Just as apartment market performances by metro vary quite a bit from the U.S. average, neighborhood-level results don’t necessarily reflect what’s happening in a given metro as a whole.
Here are 10 submarkets now posting very healthy rent growth (well above the U.S. average), despite metro-level results that aren’t so hot (well below the U.S. average).
The list suggests that if you’re looking for hidden gem neighborhood-level investment opportunities among the country’s 50 largest apartment metros, head to Houston. Metro-level results there certainly are lousy, reflecting that new supply is pouring into the marketplace at the same time that the energy-influenced economy has stalled. But, select neighborhoods aren’t getting many completions.

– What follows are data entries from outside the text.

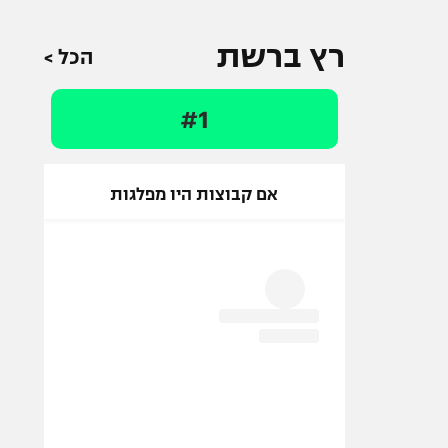
רץ ברשת
הכל >
#1
אם קבוצות היו מפלגות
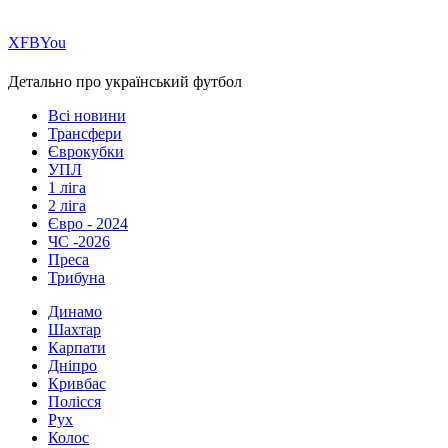
Х
FB
You
Детально про український футбол
Всі новини
Трансфери
Єврокубки
УПЛ
1 ліга
2 ліга
Євро - 2024
ЧС -2026
Преса
Трибуна
Динамо
Шахтар
Карпати
Дніпро
Кривбас
Полісся
Рух
Колос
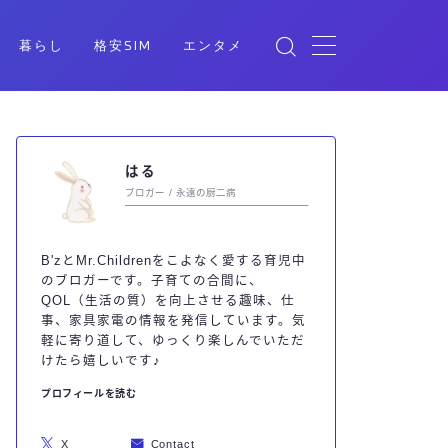
暮らし
格安SIM
エンタメ
はる
ブロガー / 永遠の厨二病
B'zとMr.Childrenをこよなく愛する育児中
のブロガーです。子育ての合間に、
QOL（生活の質）を向上させる趣味、仕
事、家具家電の情報を発信しています。気
軽に寄り道して、ゆっくり楽しんでいただ
けたら嬉しいです♪
プロフィールを読む
X
Contact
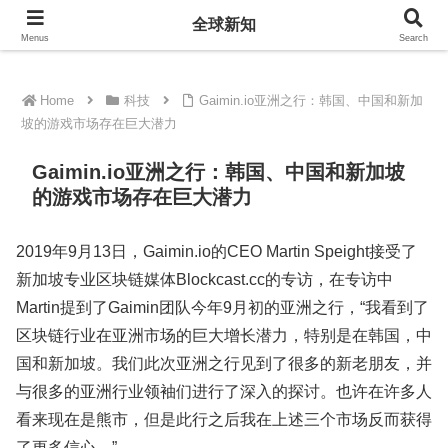
全球新知
全球新知
Menus
Search
Home
科技
Gaimin.io亚洲之行：韩国、中国和新加
坡的游戏市场存在巨大潜力
Gaimin.io亚洲之行：韩国、中国和新加坡
的游戏市场存在巨大潜力
2019年9月13日，Gaimin.io的CEO Martin Speight接受了
新加坡专业区块链媒体Blockcast.cc的专访，在专访中
Martin提到了Gaimin团队今年9月初的亚洲之行，“我看到了
区块链行业在亚洲市场的巨大增长潜力，特别是在韩国，中
国和新加坡。我们此次亚洲之行见到了很多的新老朋友，并
与很多的亚洲行业领袖们进行了深入的探讨。也许在许多人
看来现在是熊市，但是此行之后我在上述三个市场反而获得
了更多信心。”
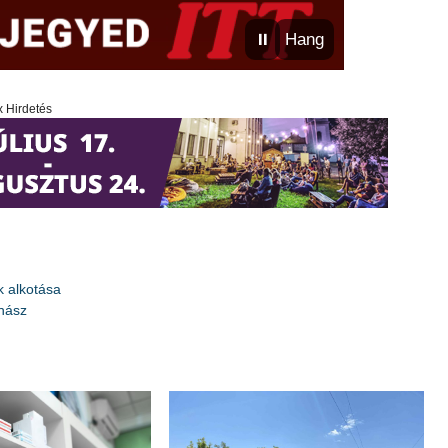
⏸
Hang
x Hirdetés
k alkotása
uhász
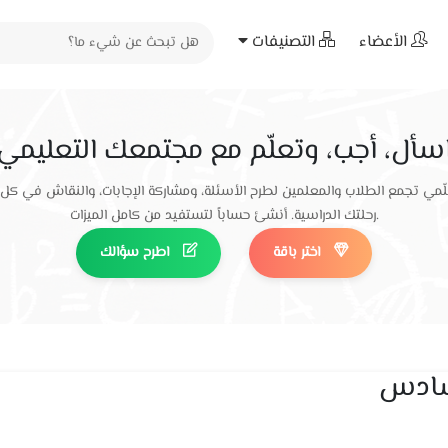
الأعضاء
التصنيفات
سأل، أجب، وتعلّم مع مجتمعك التعليمي
ّمي تجمع الطلاب والمعلمين لطرح الأسئلة، ومشاركة الإجابات، والنقاش في كل
رحلتك الدراسية. أنشئ حساباً لتستفيد من كامل الميزات.
اختر باقة
اطرح سؤالك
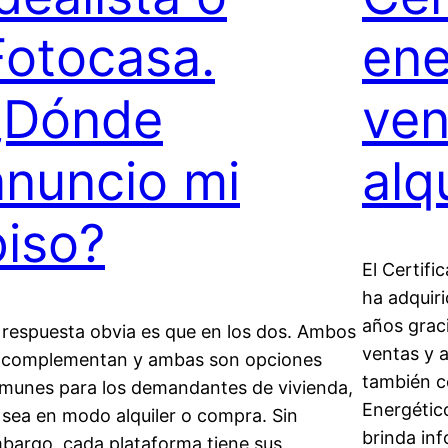
Fotocasa.
ene
¿Dónde
ven
anuncio mi
alq
piso?
El Certifi
ha adquiri
años graci
 respuesta obvia es que en los dos. Ambos
ventas y a
 complementan y ambas son opciones
también c
munes para los demandantes de vivienda,
Energético
 sea en modo alquiler o compra. Sin
brinda inf
bargo, cada plataforma tiene sus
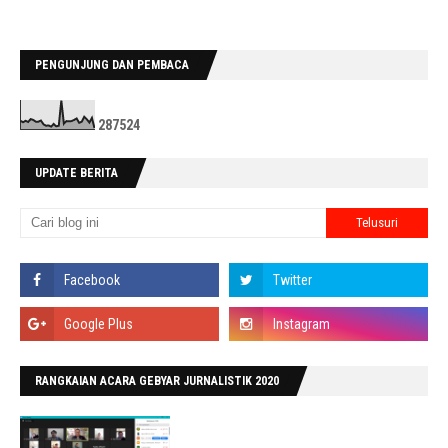
PENGUNJUNG DAN PEMBACA
2
8
7
5
2
4
UPDATE BERITA
RANGKAIAN ACARA GEBYAR JURNALISTIK 2020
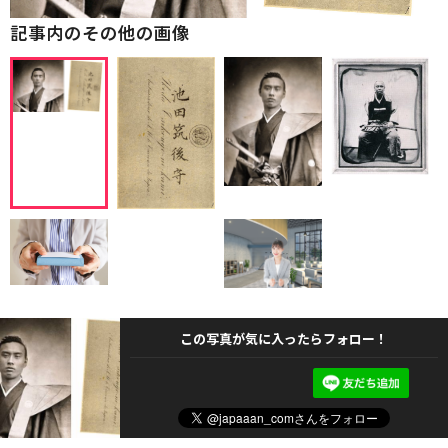
記事内のその他の画像
この写真が気に入ったらフォロー！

And, there are submarkets where the job base has limited energy ties or is focused on the downstream segment of the energy sector. (Downstream energy industries like gasoline refining or petrochemical manufacturing transform crude oil into end-user products and tend to be profitable when oil prices are low.)
Among the 35 individual submarkets that we’ve defined as distinct areas in metro Houston, five of them post current annual rent growth of roughly 6% to 8%. Several more log solid increases in the range of 4% to 5%.
Chicago, Pittsburgh, Baltimore, Philadelphia and Memphis are other metros where rent growth performances in select neighborhoods well surpass the U.S. norm, despite metro-level results running under the 3% mark.
In addition, a handful of spots in Indianapolis, San Antonio, Washington, DC and St. Louis also are significantly outperforming the mediocre metro-level rent growth stats posted in parent locales.
It’s tough to find stand-out performers on the submarket level in a few metros with comparatively weak overall results. Most notably, there aren’t individual neighborhoods now meaningfully out-achieving the weak metro-level rent growth posted in Milwaukee (1.8% on average) and Virginia Beach (2.0%).